Saved data entries:
══════

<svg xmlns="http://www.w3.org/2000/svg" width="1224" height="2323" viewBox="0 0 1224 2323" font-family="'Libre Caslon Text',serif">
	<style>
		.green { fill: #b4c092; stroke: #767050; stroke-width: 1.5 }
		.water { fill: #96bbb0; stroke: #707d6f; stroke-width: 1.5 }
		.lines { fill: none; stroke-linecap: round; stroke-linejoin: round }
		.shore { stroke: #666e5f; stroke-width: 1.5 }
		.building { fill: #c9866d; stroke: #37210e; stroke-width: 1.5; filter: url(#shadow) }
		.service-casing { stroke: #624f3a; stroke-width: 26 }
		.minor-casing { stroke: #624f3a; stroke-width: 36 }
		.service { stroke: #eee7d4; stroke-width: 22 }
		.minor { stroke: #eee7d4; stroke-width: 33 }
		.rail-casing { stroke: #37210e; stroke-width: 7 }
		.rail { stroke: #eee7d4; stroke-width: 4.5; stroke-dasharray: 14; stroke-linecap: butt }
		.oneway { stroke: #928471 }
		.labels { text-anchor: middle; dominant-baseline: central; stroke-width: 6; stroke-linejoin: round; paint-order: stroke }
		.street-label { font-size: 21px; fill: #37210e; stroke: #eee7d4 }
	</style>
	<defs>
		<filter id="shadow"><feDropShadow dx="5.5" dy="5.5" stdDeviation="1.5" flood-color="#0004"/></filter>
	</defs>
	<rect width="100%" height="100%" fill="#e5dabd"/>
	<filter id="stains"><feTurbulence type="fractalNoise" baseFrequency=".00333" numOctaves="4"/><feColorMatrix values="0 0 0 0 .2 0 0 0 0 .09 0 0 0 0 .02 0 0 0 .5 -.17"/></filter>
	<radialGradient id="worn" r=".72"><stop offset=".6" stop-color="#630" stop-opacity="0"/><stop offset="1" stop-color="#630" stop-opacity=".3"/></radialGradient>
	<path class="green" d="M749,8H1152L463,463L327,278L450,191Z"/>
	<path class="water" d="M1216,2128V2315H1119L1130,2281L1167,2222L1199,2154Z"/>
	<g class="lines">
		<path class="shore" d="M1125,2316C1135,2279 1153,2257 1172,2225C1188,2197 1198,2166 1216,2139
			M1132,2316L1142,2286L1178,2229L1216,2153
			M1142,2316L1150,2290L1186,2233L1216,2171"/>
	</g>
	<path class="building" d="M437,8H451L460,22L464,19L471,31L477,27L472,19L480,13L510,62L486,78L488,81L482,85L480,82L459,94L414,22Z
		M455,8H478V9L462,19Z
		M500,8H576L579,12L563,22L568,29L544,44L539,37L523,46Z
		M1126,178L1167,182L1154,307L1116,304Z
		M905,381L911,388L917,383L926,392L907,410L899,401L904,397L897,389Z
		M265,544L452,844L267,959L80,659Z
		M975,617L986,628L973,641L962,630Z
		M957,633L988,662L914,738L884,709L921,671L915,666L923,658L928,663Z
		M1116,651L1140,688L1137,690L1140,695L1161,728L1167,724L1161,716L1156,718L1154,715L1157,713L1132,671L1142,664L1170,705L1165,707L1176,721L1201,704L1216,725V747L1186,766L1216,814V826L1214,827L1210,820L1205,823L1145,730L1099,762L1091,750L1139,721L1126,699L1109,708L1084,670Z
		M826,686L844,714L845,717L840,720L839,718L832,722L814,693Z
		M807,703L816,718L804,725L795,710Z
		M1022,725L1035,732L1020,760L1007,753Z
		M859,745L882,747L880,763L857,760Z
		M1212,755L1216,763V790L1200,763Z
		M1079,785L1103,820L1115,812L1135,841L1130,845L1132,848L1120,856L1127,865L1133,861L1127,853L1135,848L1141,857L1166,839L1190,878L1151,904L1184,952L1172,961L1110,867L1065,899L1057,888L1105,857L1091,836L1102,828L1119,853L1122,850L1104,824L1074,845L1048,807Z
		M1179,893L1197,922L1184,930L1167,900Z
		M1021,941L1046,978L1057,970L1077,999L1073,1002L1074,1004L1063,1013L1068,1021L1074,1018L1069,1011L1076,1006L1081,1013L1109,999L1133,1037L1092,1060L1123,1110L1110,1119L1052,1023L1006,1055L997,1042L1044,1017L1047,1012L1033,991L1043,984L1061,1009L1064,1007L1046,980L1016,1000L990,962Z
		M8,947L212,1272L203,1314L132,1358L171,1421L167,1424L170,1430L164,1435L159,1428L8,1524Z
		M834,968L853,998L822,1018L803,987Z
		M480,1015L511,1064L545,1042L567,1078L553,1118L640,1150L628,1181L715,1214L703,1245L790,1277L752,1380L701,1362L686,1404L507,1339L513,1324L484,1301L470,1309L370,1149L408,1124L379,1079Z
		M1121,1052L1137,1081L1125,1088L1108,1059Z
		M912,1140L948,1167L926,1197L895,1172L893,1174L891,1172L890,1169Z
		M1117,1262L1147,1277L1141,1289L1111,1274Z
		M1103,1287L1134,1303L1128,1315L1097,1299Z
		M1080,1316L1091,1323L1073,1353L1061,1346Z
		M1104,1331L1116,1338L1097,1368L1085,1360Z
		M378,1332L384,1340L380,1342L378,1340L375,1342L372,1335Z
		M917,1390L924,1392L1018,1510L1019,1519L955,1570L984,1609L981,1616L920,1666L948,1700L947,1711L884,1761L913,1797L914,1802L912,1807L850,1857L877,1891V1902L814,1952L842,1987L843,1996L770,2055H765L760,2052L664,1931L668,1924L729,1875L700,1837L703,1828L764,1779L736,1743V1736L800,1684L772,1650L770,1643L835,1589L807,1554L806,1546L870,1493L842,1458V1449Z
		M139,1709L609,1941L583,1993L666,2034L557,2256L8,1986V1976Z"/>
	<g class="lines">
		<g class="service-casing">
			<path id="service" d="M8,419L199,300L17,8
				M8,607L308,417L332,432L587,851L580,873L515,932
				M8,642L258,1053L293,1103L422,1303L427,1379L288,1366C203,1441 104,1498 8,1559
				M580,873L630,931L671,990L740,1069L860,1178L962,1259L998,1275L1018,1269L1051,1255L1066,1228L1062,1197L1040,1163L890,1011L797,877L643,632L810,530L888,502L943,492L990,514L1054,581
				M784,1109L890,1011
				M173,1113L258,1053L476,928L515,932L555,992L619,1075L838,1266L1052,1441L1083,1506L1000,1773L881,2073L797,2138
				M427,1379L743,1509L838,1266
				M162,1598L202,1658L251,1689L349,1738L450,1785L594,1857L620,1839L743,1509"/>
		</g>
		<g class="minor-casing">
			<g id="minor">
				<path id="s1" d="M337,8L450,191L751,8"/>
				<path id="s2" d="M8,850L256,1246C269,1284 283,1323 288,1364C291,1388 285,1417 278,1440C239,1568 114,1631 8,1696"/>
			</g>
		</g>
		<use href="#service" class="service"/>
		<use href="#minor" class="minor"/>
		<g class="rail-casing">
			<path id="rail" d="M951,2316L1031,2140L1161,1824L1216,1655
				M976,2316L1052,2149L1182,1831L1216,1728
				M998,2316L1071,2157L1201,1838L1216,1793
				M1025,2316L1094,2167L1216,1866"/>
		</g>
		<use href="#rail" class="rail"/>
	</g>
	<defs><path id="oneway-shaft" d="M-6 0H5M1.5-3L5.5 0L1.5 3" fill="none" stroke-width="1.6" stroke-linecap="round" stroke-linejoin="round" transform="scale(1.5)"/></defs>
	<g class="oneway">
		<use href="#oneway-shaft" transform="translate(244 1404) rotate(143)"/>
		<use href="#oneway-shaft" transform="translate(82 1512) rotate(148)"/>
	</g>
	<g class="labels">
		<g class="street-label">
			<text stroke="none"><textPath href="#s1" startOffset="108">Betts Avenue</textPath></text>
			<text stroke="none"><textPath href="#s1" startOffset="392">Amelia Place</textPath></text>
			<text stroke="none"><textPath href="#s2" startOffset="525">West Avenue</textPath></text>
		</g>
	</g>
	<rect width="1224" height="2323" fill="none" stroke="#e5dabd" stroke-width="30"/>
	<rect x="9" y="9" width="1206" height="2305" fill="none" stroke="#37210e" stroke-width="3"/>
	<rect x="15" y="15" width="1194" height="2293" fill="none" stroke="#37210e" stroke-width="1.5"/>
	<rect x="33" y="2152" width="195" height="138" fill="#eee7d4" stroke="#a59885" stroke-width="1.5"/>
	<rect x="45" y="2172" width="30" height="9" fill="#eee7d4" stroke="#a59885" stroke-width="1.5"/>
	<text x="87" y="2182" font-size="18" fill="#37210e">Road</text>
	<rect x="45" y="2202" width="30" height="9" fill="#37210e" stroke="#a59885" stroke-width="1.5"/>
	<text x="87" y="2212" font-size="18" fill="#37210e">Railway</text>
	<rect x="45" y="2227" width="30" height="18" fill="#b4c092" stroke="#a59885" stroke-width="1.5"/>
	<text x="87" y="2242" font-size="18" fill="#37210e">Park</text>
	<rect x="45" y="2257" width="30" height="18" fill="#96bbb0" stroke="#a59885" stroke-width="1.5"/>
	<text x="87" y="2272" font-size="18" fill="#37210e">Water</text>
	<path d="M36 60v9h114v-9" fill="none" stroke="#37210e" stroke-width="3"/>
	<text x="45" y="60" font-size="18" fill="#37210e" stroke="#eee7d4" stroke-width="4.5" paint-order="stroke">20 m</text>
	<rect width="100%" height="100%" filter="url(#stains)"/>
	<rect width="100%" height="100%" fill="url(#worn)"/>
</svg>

══════

■ Requirement: Go through the records and pull out each line that includes the word "worn".

■ Answer box:
	<radialGradient id="worn" r=".72"><stop offset=".6" stop-color="#630" stop-opacity="0"/><stop offset="1" stop-color="#630" stop-opacity=".3"/></radialGradient>
	<rect width="100%" height="100%" fill="url(#worn)"/>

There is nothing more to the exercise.